#### Problem requirements
Reproduce every one of the following rows word for word, leaving out the pictures.

#### Material for the task
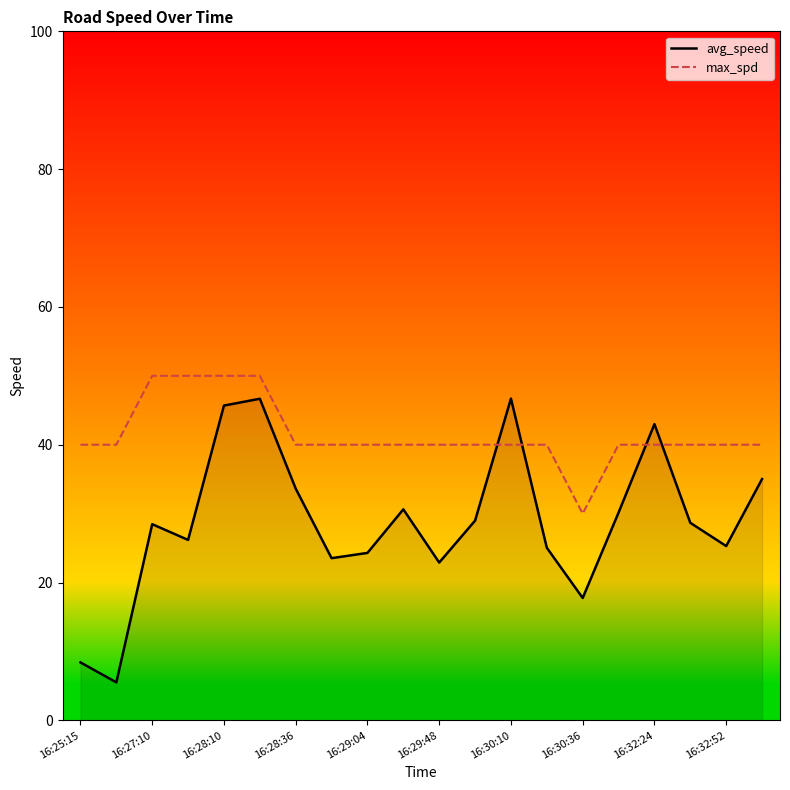

Where is max_spd nearest to the value 40?

16:25:15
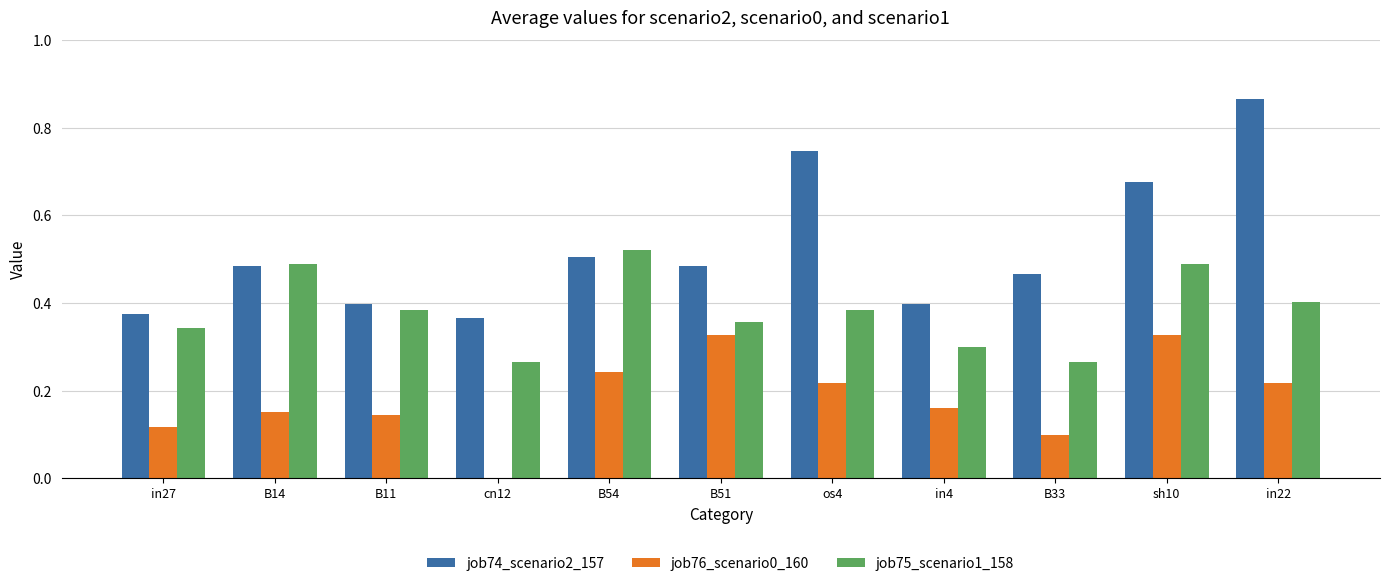

Which label corresponds to the largest value in the chart?

in22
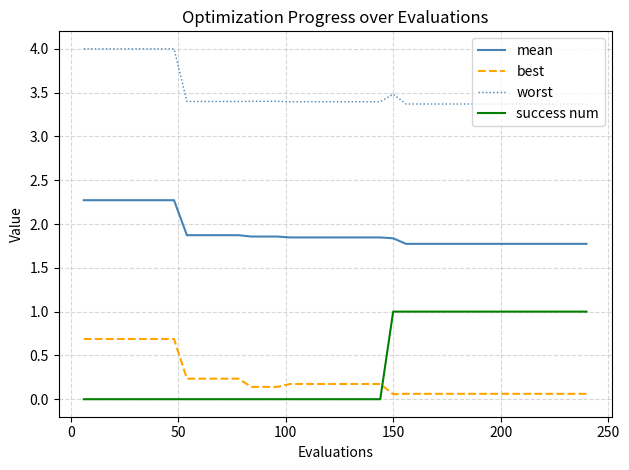

Which series has the largest total across all categories?

worst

#### Response to the exercise
Where is max_spd nearest to the value 40?

16:25:15

Which label corresponds to the largest value in the chart?

in22

Which series has the largest total across all categories?

worst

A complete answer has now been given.